*Task statement*. Exact reproduction required: the lines below from the line with "ring dip: (538, 224)" to the line with "pinky tip: (581, 229)", both ends included, and no others.

*Records from a collection*.
• • •

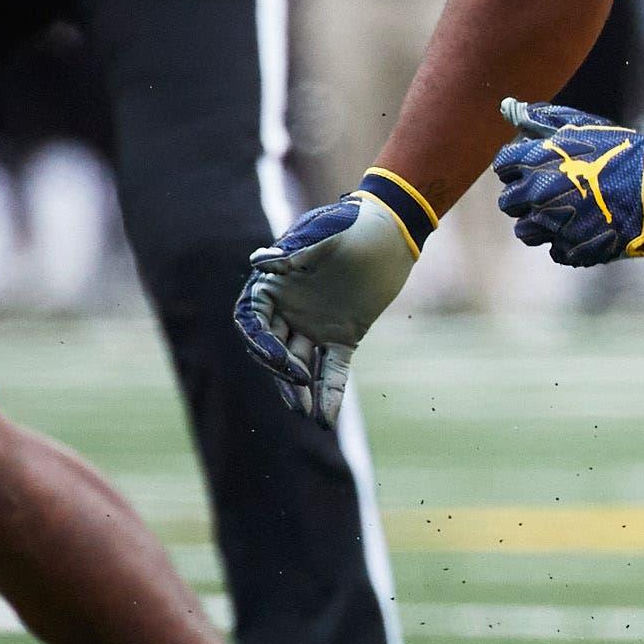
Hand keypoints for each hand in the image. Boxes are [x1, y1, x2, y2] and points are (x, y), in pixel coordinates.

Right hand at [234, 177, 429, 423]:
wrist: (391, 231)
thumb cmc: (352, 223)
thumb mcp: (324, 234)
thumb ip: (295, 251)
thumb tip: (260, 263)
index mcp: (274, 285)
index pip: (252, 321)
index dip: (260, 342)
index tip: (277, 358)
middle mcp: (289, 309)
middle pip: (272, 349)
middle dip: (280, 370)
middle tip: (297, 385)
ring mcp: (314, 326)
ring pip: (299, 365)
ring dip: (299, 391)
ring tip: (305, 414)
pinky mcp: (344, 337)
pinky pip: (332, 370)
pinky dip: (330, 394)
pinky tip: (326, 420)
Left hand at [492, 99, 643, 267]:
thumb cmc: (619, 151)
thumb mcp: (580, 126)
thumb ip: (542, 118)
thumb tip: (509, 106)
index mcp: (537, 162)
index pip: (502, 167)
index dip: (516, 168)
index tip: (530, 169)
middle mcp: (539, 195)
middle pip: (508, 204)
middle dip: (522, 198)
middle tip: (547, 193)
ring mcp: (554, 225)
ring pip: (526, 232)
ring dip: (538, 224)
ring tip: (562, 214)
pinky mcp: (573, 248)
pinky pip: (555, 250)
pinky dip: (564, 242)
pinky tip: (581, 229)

• • •

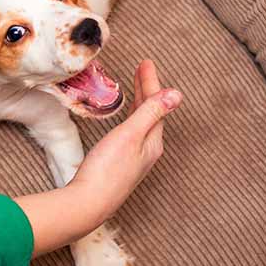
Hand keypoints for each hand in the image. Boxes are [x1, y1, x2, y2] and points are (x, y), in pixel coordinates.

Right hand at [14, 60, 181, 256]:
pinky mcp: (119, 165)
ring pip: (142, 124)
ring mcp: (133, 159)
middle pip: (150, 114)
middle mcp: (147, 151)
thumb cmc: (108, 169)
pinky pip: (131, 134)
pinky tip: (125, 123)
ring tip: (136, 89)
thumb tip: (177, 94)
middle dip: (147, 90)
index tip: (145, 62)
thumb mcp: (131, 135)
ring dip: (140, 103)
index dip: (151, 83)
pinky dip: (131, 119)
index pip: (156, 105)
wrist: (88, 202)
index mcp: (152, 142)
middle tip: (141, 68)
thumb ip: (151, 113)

• • •

*Your solution*.
ring dip: (538, 224)
ring tip: (562, 214)
pinky mcp: (573, 248)
pinky pip: (555, 250)
pinky dip: (564, 242)
pinky tip: (581, 229)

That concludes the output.